Nei film western quando si costruisce la ferrovia lì convergono tutti gli angeli e i diavoli della terra: banchieri, gringos, allevatori, predatori di ogni genere e venditori di medicina, perché lì si vanno a fondare le basi di una nuova economia nel momento in cui essa è ancora fuori controllo. Oggi si sta costruendo un ferrovia che dalla Cina va in Africa. Non è più la via della seta, è quella del container. Ognuno vuole la sua parte prima che arrivi la politica a mediare. Sia chiaro, sulla guerra in Ucraina non voglio legittimare un criminale come Putin. Ma se c’è un errore, lo ha compiuto chi non è riuscito a trovare una soluzione politica.

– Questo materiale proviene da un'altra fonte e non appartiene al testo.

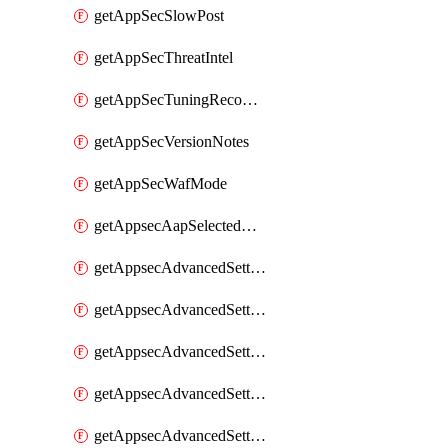
getAppSecSlowPost
getAppSecThreatIntel
getAppSecTuningRecommendations
getAppSecVersionNotes
getAppSecWafMode
getAppsecAapSelectedHostnames
getAppsecAdvancedSettingsAsePenaltyBox
getAppsecAdvancedSettingsAttackPayloadLogging
getAppsecAdvancedSettingsJa4Fingerprint
getAppsecAdvancedSettingsPiiLearning
getAppsecAdvancedSettingsRequestBody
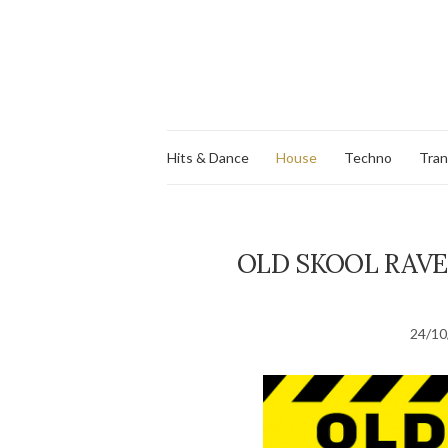
Hits & Dance
House
Techno
Tra
OLD SKOOL RAVE
24/10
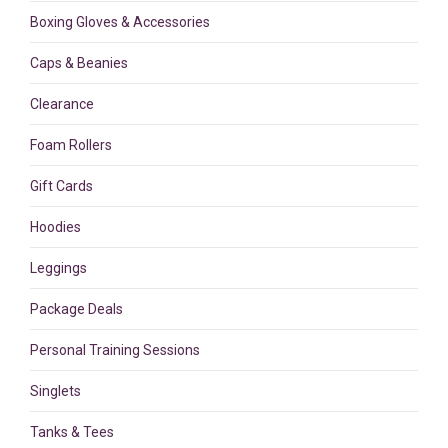
Boxing Gloves & Accessories
Caps & Beanies
Clearance
Foam Rollers
Gift Cards
Hoodies
Leggings
Package Deals
Personal Training Sessions
Singlets
Tanks & Tees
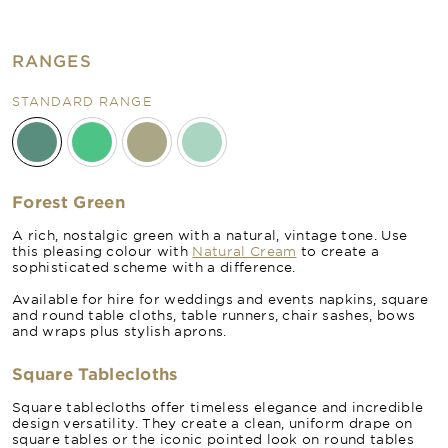
RANGES
STANDARD RANGE
Forest Green
A rich, nostalgic green with a natural, vintage tone. Use
this pleasing colour with
Natural Cream
to create a
sophisticated scheme with a difference.
Available for hire for weddings and events napkins, square
and round table cloths, table runners, chair sashes, bows
and wraps plus stylish aprons.
Square Tablecloths
Square tablecloths offer timeless elegance and incredible
design versatility. They create a clean, uniform drape on
square tables or the iconic pointed look on round tables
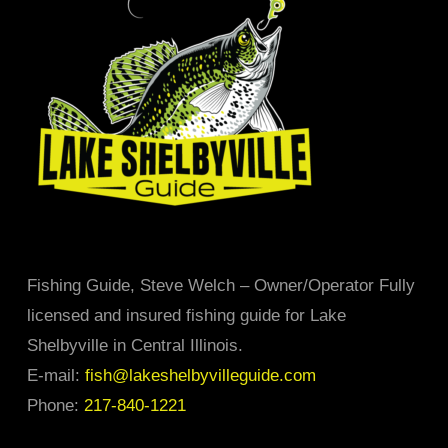
may
be
chosen
on
the
product
page
Fishing Guide, Steve Welch – Owner/Operator Fully
licensed and insured fishing guide for Lake
Shelbyville in Central Illinois.
E-mail:
fish@lakeshelbyvilleguide.com
Phone:
217-840-1221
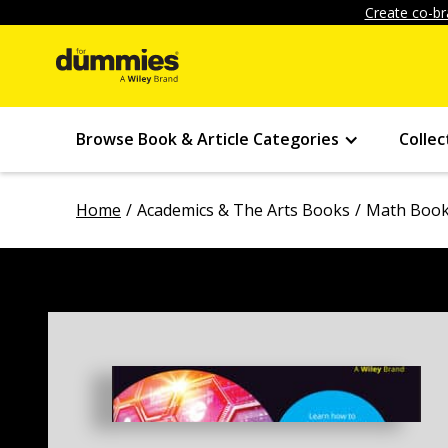
Create co-br
Browse Book & Article Categories
Collec
Home
Academics & The Arts Books
Math Boo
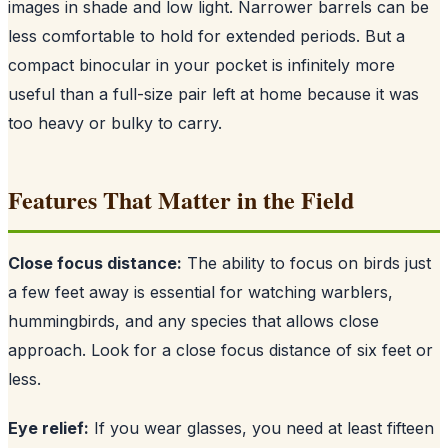
images in shade and low light. Narrower barrels can be
less comfortable to hold for extended periods. But a
compact binocular in your pocket is infinitely more
useful than a full-size pair left at home because it was
too heavy or bulky to carry.
Features That Matter in the Field
Close focus distance:
The ability to focus on birds just
a few feet away is essential for watching warblers,
hummingbirds, and any species that allows close
approach. Look for a close focus distance of six feet or
less.
Eye relief:
If you wear glasses, you need at least fifteen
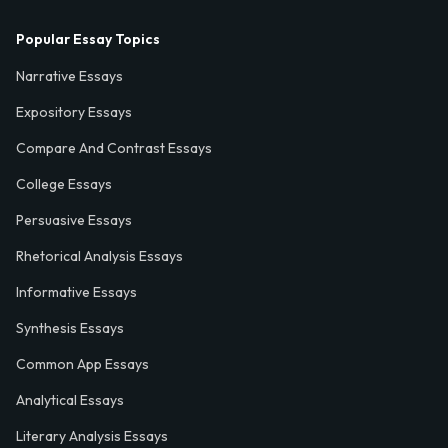
Popular Essay Topics
Narrative Essays
Expository Essays
Compare And Contrast Essays
College Essays
Persuasive Essays
Rhetorical Analysis Essays
Informative Essays
Synthesis Essays
Common App Essays
Analytical Essays
Literary Analysis Essays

A che punto è il nuovo album?
Stiamo finendo di registrare le chitarre con Jono Manson. Entro un mese finiremo i missaggi. Vogliamo riportare a casa le nostre canzoni che sono della Wea: queste saranno le prime dodici. A settembre contiamo di spedirlo ai nostri primi 1490 co-produttori. Altri ne arriveranno, tanti dei nostri non guardano i social. Anche questo modo di fare i dischi dimostra la fine del pensiero unico. Ecco perché trovo questi tempi avvincenti. Non c’è da essere nichilisti o depressi!